Mentre le aziende invadono piano piano tutte le città d’Italia. a Milano, Torino e Bologna i fattorini si stanno organizzando in reti di lotta. A Milano i lavoratori in mobilitazione fino ad ora non hanno avuto nessuna apertura al dialogo da parte dall’azienda. L’ultima mobilitazione si è svolta il primo dicembre scorso davanti alla sede milanese di Deliveroo. La risposta dell’azienda è stata la chiusura dello sportello rider, l’unica occasione in cui i lavoratori possono incontrare fisicamente l’azienda.

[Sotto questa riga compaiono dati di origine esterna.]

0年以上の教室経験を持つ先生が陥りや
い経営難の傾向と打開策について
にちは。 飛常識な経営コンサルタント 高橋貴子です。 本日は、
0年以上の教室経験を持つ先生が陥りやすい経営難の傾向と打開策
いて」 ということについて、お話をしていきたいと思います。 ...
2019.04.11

Tutte le mobilitazioni di questi mesi sono state fatte dovendo sempre coprirsi il viso con una maschera per evitare ritorsioni. Chi lavora con Foodora o Deliveroo viene riconosciuto con nome e cognome e per il volto. L’assenza di un rapporto fisico con l’azienda però lascia “liberi” lavoratori di denunciare le pesanti condizioni di lavoro con i loro corpi e con le loro voci. «Dall’Europa però ci arrivano buona notizie: in Belgio sono riusciti ad ottenere la paga minima oraria» ci dice speranzoso Samuel. Una conquista messa a rischio da una defiscalizzazione voluta dal governo che ha portato i rider ad organizzare la protesta anche a Bruxelles.